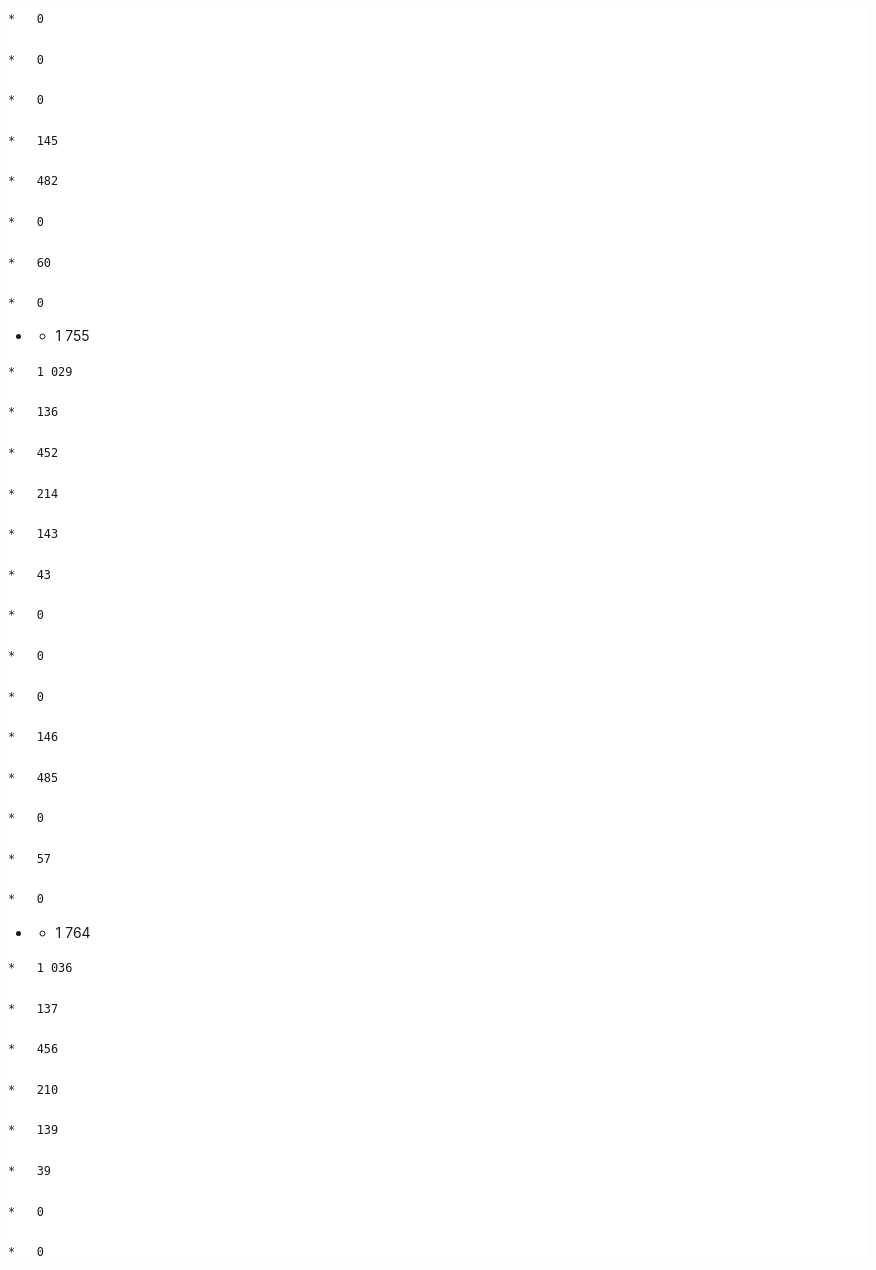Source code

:     *   0

    *   0

    *   0

    *   145

    *   482

    *   0

    *   60

    *   0


*    *   1 755

    *   1 029

    *   136

    *   452

    *   214

    *   143

    *   43

    *   0

    *   0

    *   0

    *   146

    *   485

    *   0

    *   57

    *   0


*    *   1 764

    *   1 036

    *   137

    *   456

    *   210

    *   139

    *   39

    *   0

    *   0
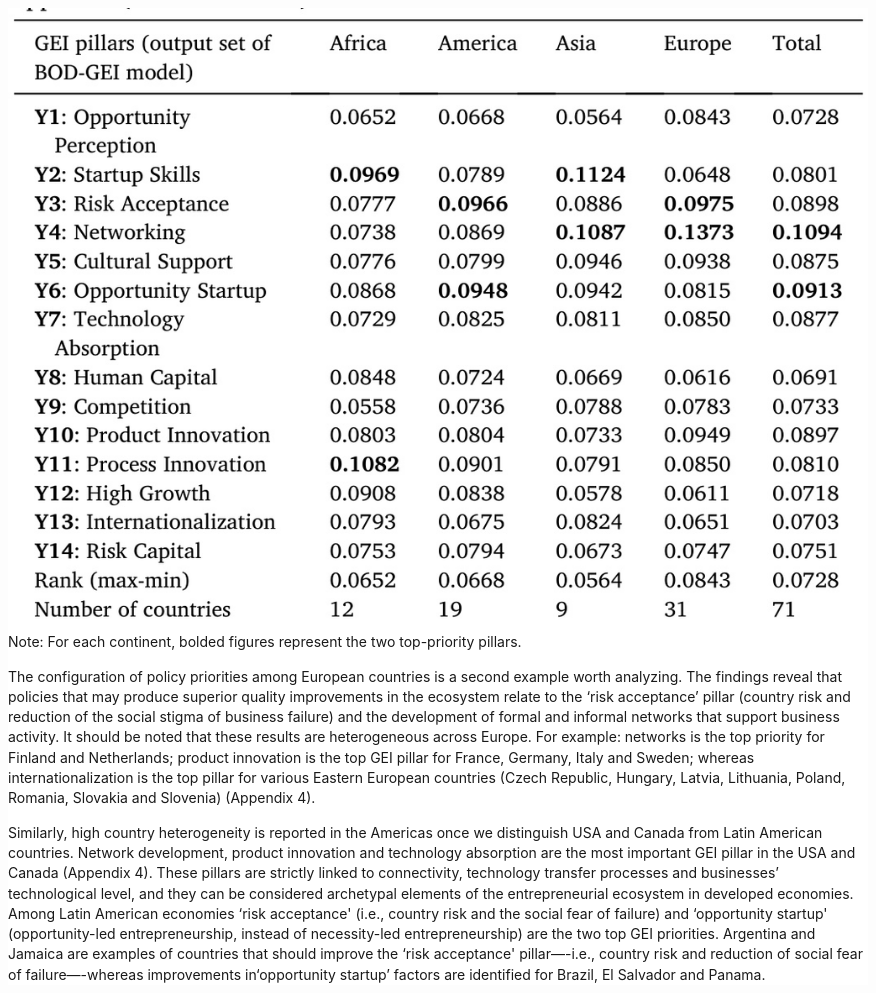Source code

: ![](images/c915c04bb9c927718edb7af95e13ed3fe687a94489ab8af2bee57646def468cd.jpg)  
Note: For each continent, bolded figures represent the two top-priority pillars.  

The configuration of policy priorities among European countries is a second example worth analyzing. The findings reveal that policies that may produce superior quality improvements in the ecosystem relate to the ‘risk acceptance’ pillar (country risk and reduction of the social stigma of business failure) and the development of formal and informal networks that support business activity. It should be noted that these results are heterogeneous across Europe. For example: networks is the top priority for Finland and Netherlands; product innovation is the top GEI pillar for France, Germany, Italy and Sweden; whereas internationalization is the top pillar for various Eastern European countries (Czech Republic, Hungary, Latvia, Lithuania, Poland, Romania, Slovakia and Slovenia) (Appendix 4).  

Similarly, high country heterogeneity is reported in the Americas once we distinguish USA and Canada from Latin American countries. Network development, product innovation and technology absorption are the most important GEI pillar in the USA and Canada (Appendix 4). These pillars are strictly linked to connectivity, technology transfer processes and businesses’ technological level, and they can be considered archetypal elements of the entrepreneurial ecosystem in developed economies. Among Latin American economies ‘risk acceptance' (i.e., country risk and the social fear of failure) and ‘opportunity startup' (opportunity-led entrepreneurship, instead of necessity-led entrepreneurship) are the two top GEI priorities. Argentina and Jamaica are examples of countries that should improve the ‘risk acceptance' pillar—-i.e., country risk and reduction of social fear of failure—-whereas improvements in‘opportunity startup’ factors are identified for Brazil, El Salvador and Panama.  
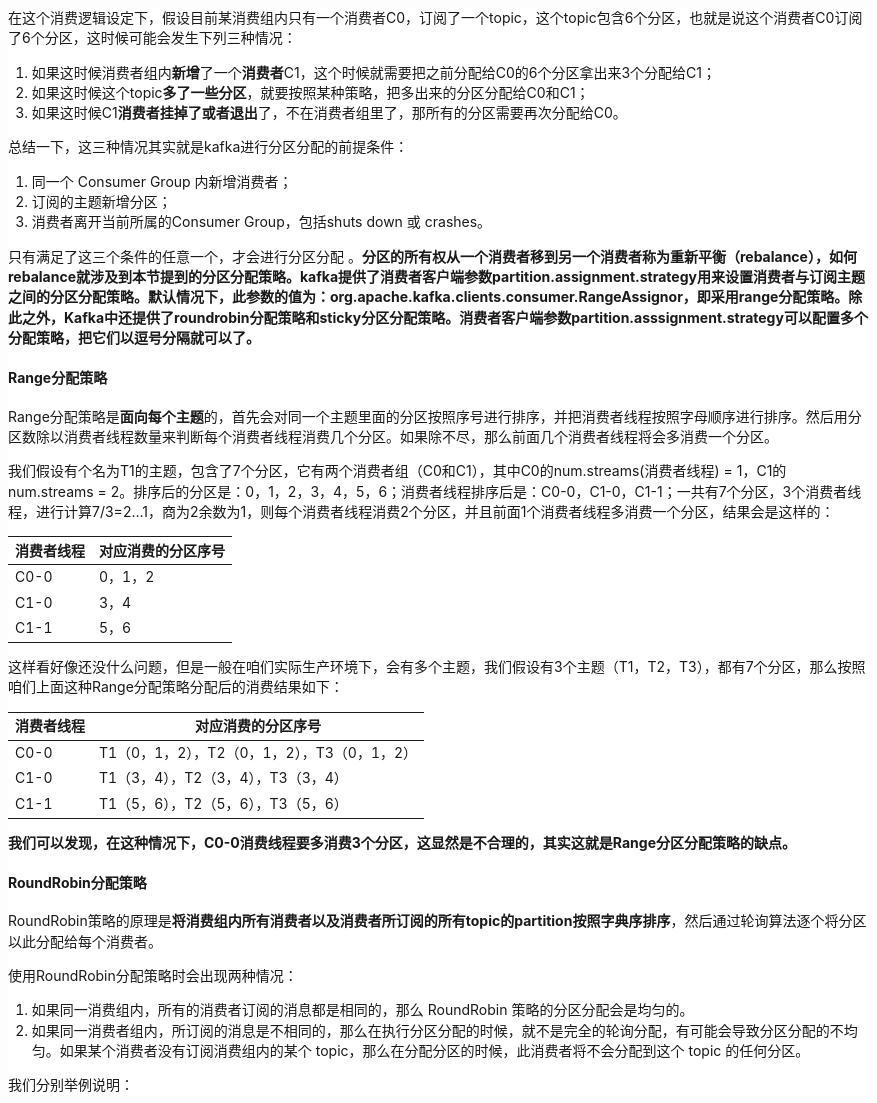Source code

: 在这个消费逻辑设定下，假设目前某消费组内只有一个消费者C0，订阅了一个topic，这个topic包含6个分区，也就是说这个消费者C0订阅了6个分区，这时候可能会发生下列三种情况：

1. 如果这时候消费者组内**新增**了一个**消费者**C1，这个时候就需要把之前分配给C0的6个分区拿出来3个分配给C1；
2. 如果这时候这个topic**多了一些分区**，就要按照某种策略，把多出来的分区分配给C0和C1；
3. 如果这时候C1**消费者挂掉了或者退出**了，不在消费者组里了，那所有的分区需要再次分配给C0。

总结一下，这三种情况其实就是kafka进行分区分配的前提条件：

1. 同一个 Consumer Group 内新增消费者；
2. 订阅的主题新增分区；
3. 消费者离开当前所属的Consumer Group，包括shuts down 或 crashes。

只有满足了这三个条件的任意一个，才会进行分区分配 。**分区的所有权从一个消费者移到另一个消费者称为重新平衡（rebalance），如何rebalance就涉及到本节提到的分区分配策略。kafka提供了消费者客户端参数partition.assignment.strategy用来设置消费者与订阅主题之间的分区分配策略。默认情况下，此参数的值为：org.apache.kafka.clients.consumer.RangeAssignor，即采用range分配策略。除此之外，Kafka中还提供了roundrobin分配策略和sticky分区分配策略。消费者客户端参数partition.asssignment.strategy可以配置多个分配策略，把它们以逗号分隔就可以了。**

#### Range分配策略

Range分配策略是**面向每个主题**的，首先会对同一个主题里面的分区按照序号进行排序，并把消费者线程按照字母顺序进行排序。然后用分区数除以消费者线程数量来判断每个消费者线程消费几个分区。如果除不尽，那么前面几个消费者线程将会多消费一个分区。

我们假设有个名为T1的主题，包含了7个分区，它有两个消费者组（C0和C1），其中C0的num.streams(消费者线程) = 1，C1的num.streams = 2。排序后的分区是：0，1，2，3，4，5，6；消费者线程排序后是：C0-0，C1-0，C1-1；一共有7个分区，3个消费者线程，进行计算7/3=2…1，商为2余数为1，则每个消费者线程消费2个分区，并且前面1个消费者线程多消费一个分区，结果会是这样的：

| 消费者线程 | 对应消费的分区序号 |
| ---------- | ------------------ |
| C0-0       | 0，1，2            |
| C1-0       | 3，4               |
| C1-1       | 5，6               |

这样看好像还没什么问题，但是一般在咱们实际生产环境下，会有多个主题，我们假设有3个主题（T1，T2，T3），都有7个分区，那么按照咱们上面这种Range分配策略分配后的消费结果如下：

| 消费者线程 | 对应消费的分区序号                          |
| ---------- | ------------------------------------------- |
| C0-0       | T1（0，1，2），T2（0，1，2），T3（0，1，2） |
| C1-0       | T1（3，4），T2（3，4），T3（3，4）          |
| C1-1       | T1（5，6），T2（5，6），T3（5，6）          |

**我们可以发现，在这种情况下，C0-0消费线程要多消费3个分区，这显然是不合理的，其实这就是Range分区分配策略的缺点。**

#### RoundRobin分配策略

RoundRobin策略的原理是**将消费组内所有消费者以及消费者所订阅的所有topic的partition按照字典序排序**，然后通过轮询算法逐个将分区以此分配给每个消费者。

使用RoundRobin分配策略时会出现两种情况：

1. 如果同一消费组内，所有的消费者订阅的消息都是相同的，那么 RoundRobin 策略的分区分配会是均匀的。
2. 如果同一消费者组内，所订阅的消息是不相同的，那么在执行分区分配的时候，就不是完全的轮询分配，有可能会导致分区分配的不均匀。如果某个消费者没有订阅消费组内的某个 topic，那么在分配分区的时候，此消费者将不会分配到这个 topic 的任何分区。

我们分别举例说明：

_Action item_: Begin at the first line of the entries and end at the line containing "The configuration of": write out each line exactly, skipping pictures.

_Reply_:
Source code

:     *   0

    *   0

    *   0

    *   145

    *   482

    *   0

    *   60

    *   0


*    *   1 755

    *   1 029

    *   136

    *   452

    *   214

    *   143

    *   43

    *   0

    *   0

    *   0

    *   146

    *   485

    *   0

    *   57

    *   0


*    *   1 764

    *   1 036

    *   137

    *   456

    *   210

    *   139

    *   39

    *   0

    *   0
Source code

: ![](images/c915c04bb9c927718edb7af95e13ed3fe687a94489ab8af2bee57646def468cd.jpg)  
Note: For each continent, bolded figures represent the two top-priority pillars.  

The configuration of policy priorities among European countries is a second example worth analyzing. The findings reveal that policies that may produce superior quality improvements in the ecosystem relate to the ‘risk acceptance’ pillar (country risk and reduction of the social stigma of business failure) and the development of formal and informal networks that support business activity. It should be noted that these results are heterogeneous across Europe. For example: networks is the top priority for Finland and Netherlands; product innovation is the top GEI pillar for France, Germany, Italy and Sweden; whereas internationalization is the top pillar for various Eastern European countries (Czech Republic, Hungary, Latvia, Lithuania, Poland, Romania, Slovakia and Slovenia) (Appendix 4).  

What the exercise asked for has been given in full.